Chapter 3 - The Past Returns
The rain began as a distant murmur, a whisper running across the fields. Bianca was in the kitchen, a cup of coffee in her hands, when the first flash split the sky. The sudden, white light made the outlines of the hills beyond the windows quiver.
She had spent the morning rummaging through the boxes her mother had kept in the attic. That was where she had found them: three yellowed letters, tied with a blue silk ribbon, in her mother's elegant, slanted handwriting.
On the first page, at the top, a name: Andrea.
Bianca had hesitated for a long while before opening them.
"If you are reading these lines, it means my truth can no longer hurt you the way it once would have."
Her mother's voice seemed to rise from the words gentle, steady. Bianca learned that the man she had always believed to be her father dead since she was a child was not her real parent. Her true father, Andrea, had been a young Roman musician she met during a summer of freedom, but he had never known of her existence.
Bianca sat on the bed, her heart racing. Every sentence was a blow: years of silences, half-spoken phrases, empty spaces filled with simpler versions of the truth.
"I didn't tell you to protect you, but now I know that protecting also means giving answers."
A clap of thunder tore her from her thoughts. She looked out the window: the rain was lashing violently against the vines, and in the distance, a figure moved between the vineyard and the house. Leonardo.
A few minutes later, he knocked on the door, dripping wet, his hair plastered to his forehead.
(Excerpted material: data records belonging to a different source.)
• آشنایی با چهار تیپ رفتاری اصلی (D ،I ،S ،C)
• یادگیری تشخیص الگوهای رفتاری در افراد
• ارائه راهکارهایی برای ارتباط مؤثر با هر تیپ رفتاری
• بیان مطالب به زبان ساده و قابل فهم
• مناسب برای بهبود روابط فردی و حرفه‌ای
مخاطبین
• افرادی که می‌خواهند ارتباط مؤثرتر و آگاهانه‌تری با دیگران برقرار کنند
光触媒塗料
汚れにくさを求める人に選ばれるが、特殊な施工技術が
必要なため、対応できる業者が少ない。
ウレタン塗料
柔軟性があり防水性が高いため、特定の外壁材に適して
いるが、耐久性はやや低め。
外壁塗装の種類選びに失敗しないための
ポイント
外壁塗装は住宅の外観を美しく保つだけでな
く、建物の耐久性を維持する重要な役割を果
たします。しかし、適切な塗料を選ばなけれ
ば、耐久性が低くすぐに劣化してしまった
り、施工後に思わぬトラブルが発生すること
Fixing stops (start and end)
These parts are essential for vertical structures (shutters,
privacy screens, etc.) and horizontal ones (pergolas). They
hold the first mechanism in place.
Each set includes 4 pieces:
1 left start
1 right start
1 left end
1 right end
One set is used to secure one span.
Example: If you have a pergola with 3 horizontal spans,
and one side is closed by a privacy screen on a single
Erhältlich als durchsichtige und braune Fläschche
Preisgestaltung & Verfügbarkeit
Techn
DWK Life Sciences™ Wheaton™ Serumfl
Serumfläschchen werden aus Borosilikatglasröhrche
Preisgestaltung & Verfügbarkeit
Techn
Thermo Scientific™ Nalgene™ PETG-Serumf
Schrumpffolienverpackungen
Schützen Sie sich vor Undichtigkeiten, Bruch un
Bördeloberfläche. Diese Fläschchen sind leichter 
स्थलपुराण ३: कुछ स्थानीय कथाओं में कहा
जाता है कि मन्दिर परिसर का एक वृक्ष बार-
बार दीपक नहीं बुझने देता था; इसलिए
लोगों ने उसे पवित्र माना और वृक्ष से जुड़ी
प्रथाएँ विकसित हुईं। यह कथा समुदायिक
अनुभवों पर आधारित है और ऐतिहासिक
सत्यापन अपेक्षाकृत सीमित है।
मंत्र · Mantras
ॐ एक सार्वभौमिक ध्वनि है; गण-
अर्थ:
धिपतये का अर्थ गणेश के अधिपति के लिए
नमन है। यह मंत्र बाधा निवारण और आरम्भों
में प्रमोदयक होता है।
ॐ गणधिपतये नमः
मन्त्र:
"I'm sorry to bother you," he said, a little short of breath, "but the storm is stronger than I expected. May I wait here until it passes?"
Bianca hesitated, then stepped aside. "Come in."
The kitchen filled with the scent of rain and wet earth. Leonardo took off his jacket, revealing a damp shirt clinging to his shoulders. He sat at the table while she handed him a towel.
For a few minutes, they stayed silent, listening to the pounding of water against the glass. Then he spoke.
"I'm not good with formalities, so I'll get straight to the point. You've formed the wrong idea about me." He lifted his gaze. "I didn't come here to buy your house."
Bianca crossed her arms. "And why should I believe you?"
He inhaled, as though needing courage to reach into a place he had kept closed for too long.
"Because this wouldn't be the first time I've lost a place I cared about."
The words hung in the air, heavy with meaning.
"I had a sister," he continued, staring at some undefined point. "Elisa. Two years younger than me. She was... the bright part of my life. One day, coming back from a party, she had a car accident. I should have gone to pick her up, but I was buried in my projects, my drawings. I thought she could manage. She never made it home."
His voice wavered, but he didn't look away.
"Since then, everything I do is an attempt to create something solid, lasting. To make up for what I didn't protect."
Bianca studied him, at a loss for words. She felt a familiar pang—that sense of loss she knew all too well.
"I've also..." she murmured, then stopped. "I've lost someone, but in a different way. And today I found out that part of my life was built on a lie."
Leonardo didn't press her. He simply nodded, as if he understood that certain pains cannot be dragged into the light on command.
A thunderclap made the windowpanes tremble. The lights went out for a moment, leaving them in half-shadow. They looked into each other's eyes, and for a moment the sound of rain seemed to fade.
It was the first time there was not only suspicion and mistrust between them, but the silent recognition of a shared wound.
"The storm will end soon," Leonardo said at last, with a faint smile. "But I'm in no hurry to leave."
Bianca looked away, hiding the quickened beat of her heart.
Perhaps, she thought, she wasn't the only one in no hurry.